Our family has a standard breakfast rotation. Weekdays is a bowl of cereal, oatmeal or turkey and cheese sandwich. Rarely do we deviate this. Weekends on the other hand tend to be more elaborate. This is a kind of deal that I have with the kiddos. Eat your cereal and on Saturday and Sunday I’ll make something delicious!
Generally that delicious breakfast is eggs, sunny side up, hashbrowns and bacon. A family favorite and a must for either Saturday or Sunday breakfast. So there I have one weekend breakfast covered, for the other weekend day I can take two routes…
Route 1) call up the local French-ish bakery and have them deliver croissants, baguettes, apple turnovers, and other flaky delicacies. I like this route. No work involved and easy clean up.
Route 2) This will require a bit of premeditation. The worst question that can be asked in a Recipe Nomad’s house is what sounds good for breakfast? I literally have a 60 minute window between when I open my eyes and when my family expects to be served. That’s not a lot of time if you have to dig for ingredients, run to the market for tomatoes or whatever then rush back to prep it. By this time I have 3 kids screaming and trying to sneak in the pantry for Oreos.
For Route 2, I always have stocked the ingredients to make waffles, pancakes and a traditional Lebanese breakfast. These 3 meals will suffice to appease the masses around here.
Today I was in the mood for pancakes and since I still have a few apples left I decided to get a bit creative and whip up a batch of Cinnamon Pancakes with Apple Topping. Now I always eat one pancake and resist the urge to take a second or third but today was different. Oh my these pancakes were delicious and with the Apple Topping I completely omitted syrup. I mean come on.. Apples? So Healthy as I willfully ignore the brown sugar and butter!
I used my electric skillet to make the pancakes, this way I can do about 5 at a time. If you do not have an electric skillet you can simply use a pan on your stovetop.
Cinnamon Pancakes with Apple Topping (Makes 12-14 pancakes)
- 1 1/2 cups (750ml) Milk
- 3 T (45ml) Vinegar
- 2 Cups (250g) All-Purpose Flour
- 6T (90g) Sugar
- 3t (15g) Cinnamon
- 1t (5g) Nutmeg
- 2 t (10g) Baking Powder
- 1 t (5g) Baking Soda
- 1 t (5g) Salt
- 2 egg, lightly beaten
- 4 T (60ml) OilApple Topping
- 2 T Butter
- 2 Apples, peeled, cored, and diced
- 2 T (25g) Brown Sugar
- ½ t (2.5g) CinnamonDirections:
- Preheat oven to 200F (95C). you will use the oven to keep pancakes warm as you make the rest of the batter.
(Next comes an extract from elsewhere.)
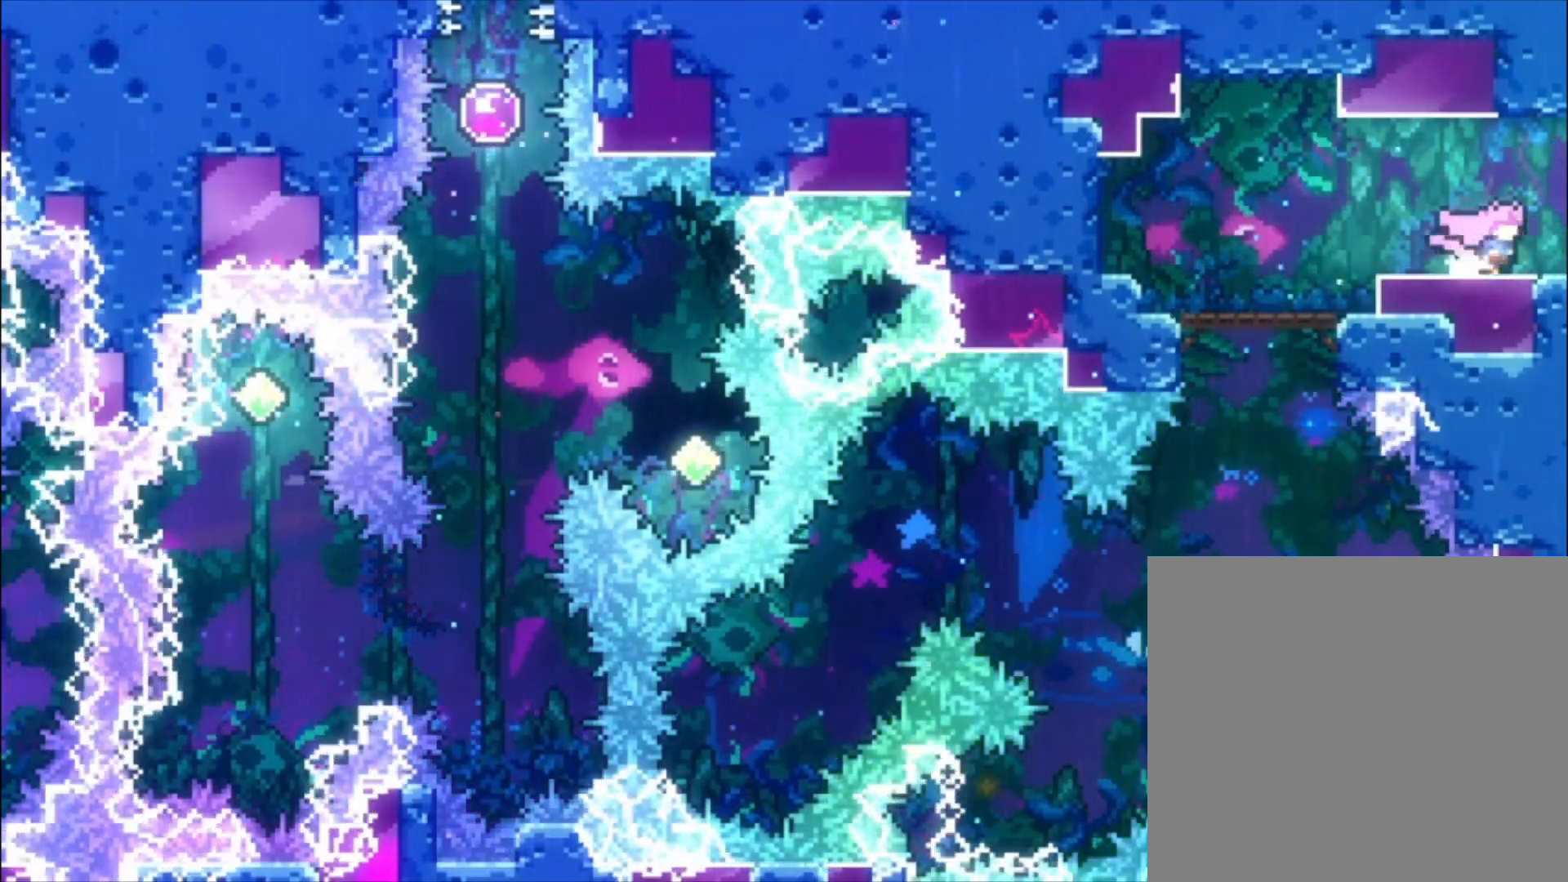
{"buttons": [], "left_stick": "left", "events": [[400, "left_stick", "left"]]}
- Buttermilk: Whisk together milk and vinegar and set aside while you prep the rest of the ingredients.
- Pancake Batter: Combine all dry ingredients. Add eggs and buttermilk and stir the batter until combined. Batter should be lumpy.
- Making Pancakes: Lightly oil your skillet and turn it to 375F (190C). Using a 1/4 cup measuring cup, pour batter onto your skillet. Cook first side for 2 minutes and flip when bubbles form. Cook the other side for about 1-2 minutes. Remove from heat and keep warm in your preheated oven as you continue making the pancakes.
- Apple Topping: In a medium skillet, heat butter, apples, cinnamon and brown sugar, stirring occasionally until apples are tender but not mushy.
- Serve Apple Topping over warmed pancakes.